Das System M funktioniert über Autorität, Gehorsam und Loyalität – dies aber leise hinter den Kulissen durchgesetzt und keinesfalls vor der Öffentlichkeit vorgetragen. Auffällig viele in diesem Sinne besetzte Amtsinhaber scheiterten aber an einer vermeintlich einfachen Hürde: ihrer Aufgabe. Unter ihnen zwei Bundespräsidenten, ein Umweltminister und ein hochgelobter Verteidigungs- respektive Wirtschaftsminister, der zufällig als falscher Doktor enttarnt wurde. Schon daran ließ sich über die Jahre erkennen, dass das System M nicht auf gute Arbeit, sondern auf Machterhalt ausgerichtet ist. Soweit Gertrud Höhler.
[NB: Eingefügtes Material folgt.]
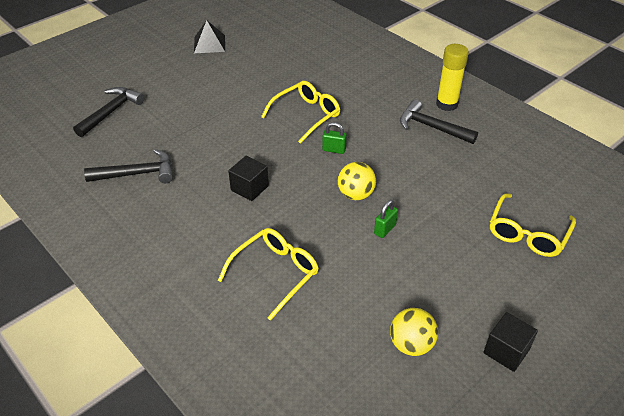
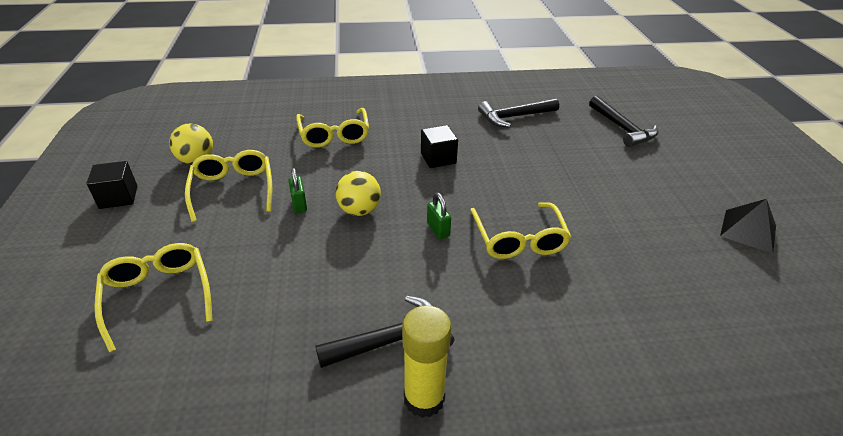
camera: 125 degrees right, 5 degrees down
black hammer [84,149,173,183] -> black hammer turned 45 degrees clockwise [478,98,559,128]
green padlock [322,122,347,154] -> green padlock turned 75 degrees counterclockwise [427,193,451,239]
none -> yellow glasses [185,150,272,222]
In vielen politischen Szenen, an zahlreichen Beispielen beschreibt sie die Kanzlerin als eine Politikerin, die ihre Ziele gar nicht formulieren kann, weil sie außer dem Amtserhalt keine hat. Wer das vor der Lektüre des Buches noch nicht wusste, der findet am Ende dieser 300 Seiten kaum Gegenargumente. Wer nicht vorher schon desillusioniert war nach sieben Jahren Merkel-Regierung, der ist es nach der Lektüre dieses Buches garantiert. Ein bisschen kurz in dieser ganzen langen Analyse kommt die Schlussfolgerung. Denn was bedeutet das alles?

Es bedeutet den Verlust von Demokratie, auf jeden Fall. Es bedeutet einen Rückfall in autokratische Systeme, die im 21. Jahrhundert nicht mehr passen wollen und doch so seltsam selbstverständlich akzeptiert werden. Es bedeutet aber auf jeden Fall noch mehr, und hier hätte Gertrud Höhler, so mutig ihr Buch bereits ist, durchaus noch etwas mutiger sein dürfen:

Denn wenn sie Recht hat mit ihrer Analyse, bedeutet sie, dass Angela Merkel ihr eigentlicher Job völlig egal ist. Und das ist ein Schlag ins Gesicht der 82 Millionen Menschen, die von ihr regiert werden. So naiv das klingen mag im abgeklärten und durchgestylten politischen Zirkus: Was Deutschland fehlt durch diese Kanzlerin, konnte man gerade beim Blick auf die amerikanischen Präsidentschaftswahlen schmerzlich erkennen: Amerika ist weit weg. Und Amerika lebt eine Philosophie, mit der wir Deutschen regelmäßig fremdeln. Dennoch hätten über 90 Prozent (!) der Deutschen Barack Obama gewählt. Warum nur?

Vielleicht, weil er bei jedem seiner Auftritte den Eindruck hinterlässt, dass er täglich aufs Neue mit vollem Engagement für sein Land kämpft?

Nach der Lektüre von Gertrud Höhlers Buch bleibt das Gefühl, dass unserer Kanzlerin ihr Land egal ist. Europa und der Euro sowieso.

Jeder kritische Bürger sollte dieses Buch lesen. Außerdem sollte es Pflichtlektüre sein für politische Journalisten und für jeden, der in Deutschland in ein Parlament gewählt worden ist.

Die Frage, warum dieses Buch von einer deutschen Autorin über eine deutsche Kanzlerin in einem Schweizer Verlag erschienen ist, kann sich jeder selbst beantworten.